GIJN Joins Global Forum for Media Development as UN Debate Stirs
The Global Investigative Journalism Network has joined the Global Forum for Media Development, a membership network of more than 200 media assistance organizations active in 80 countries. The Brussels-based GFMD works to make independent media development an integral part of international development strategies, much as education and health care are today.
The GFMD’s basic values are support for free expression, media freedom and independent journalism. Among its members are BBC Media Action, Deutsche-Welle Akademie, Free Press Unlimited, and The Guardian Foundation, as well as such GIJN members as the International Center for Journalists, International Media Support, IREX, and Ukraine’s Regional Press Development Institute.
“At a time when a free press is under assault around the world, it’s never been more important to join together and ensure that independent, watchdog media continue to grow,” said GIJN Executive Director David Kaplan. “GFMD can be a critical ally in GIJN’s work spreading quality investigative journalism around the world.
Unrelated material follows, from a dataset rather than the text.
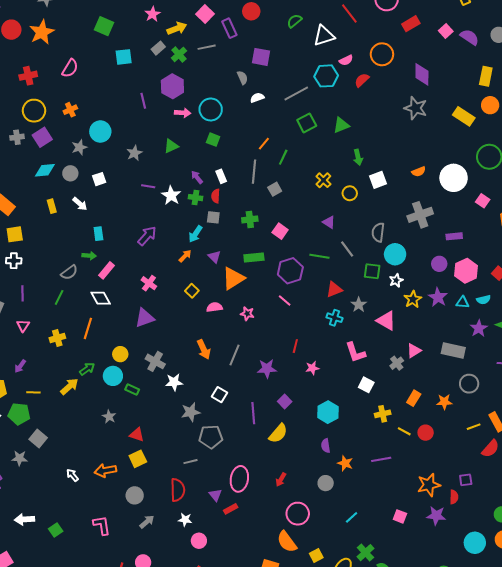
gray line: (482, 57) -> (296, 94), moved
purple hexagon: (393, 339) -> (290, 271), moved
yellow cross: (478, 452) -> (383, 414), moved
At the same time, we hope that GIJN can contribute to GFMD by helping represent a critical constituency — investigative journalists — in the media development community.”
Many GIJN members, particularly in developing and transitioning countries, receive international development funds, and they have been a key force in spreading the practice of quality investigative journalism around the world. But much more can be done in the field. A 2013 study by the Center for International Media Assistance estimated that investigative reporting, despite its high impact, receives only 2% of media development funding.
Free Expression as UN Development Goal
Among GFMD’s current priorities is working to ensure that access to information, independent media, and freedom of expression are included in the UN’s post-2015 development agenda. The UN’s eight Millenium Development Goals – agreed to in 2000 by UN member states — comprise an ambitious agenda to improve quality of life around the world, focusing on such issues as poverty, HIV/AIDS, gender equality, and education. Major progress has been made, but that blueprint expires in 2015. The UN is now at work with governments, civil society groups, and others on a new post-2015 agenda, and GFMD and other groups are striving to include independent media and free expression in the global goals for the first time.
http://youtu.be/31XWHqaARh4
Adding free expression and information access to the goals has not been an easy task, participants say, but there’s good news on this fight: After losing a round, access to information was reinstated in the working document now headed to the UN Secretary General. Among those who helped get it back on the agenda this week were delegations from Mexico, Guatemala, Timor Leste, and Benin.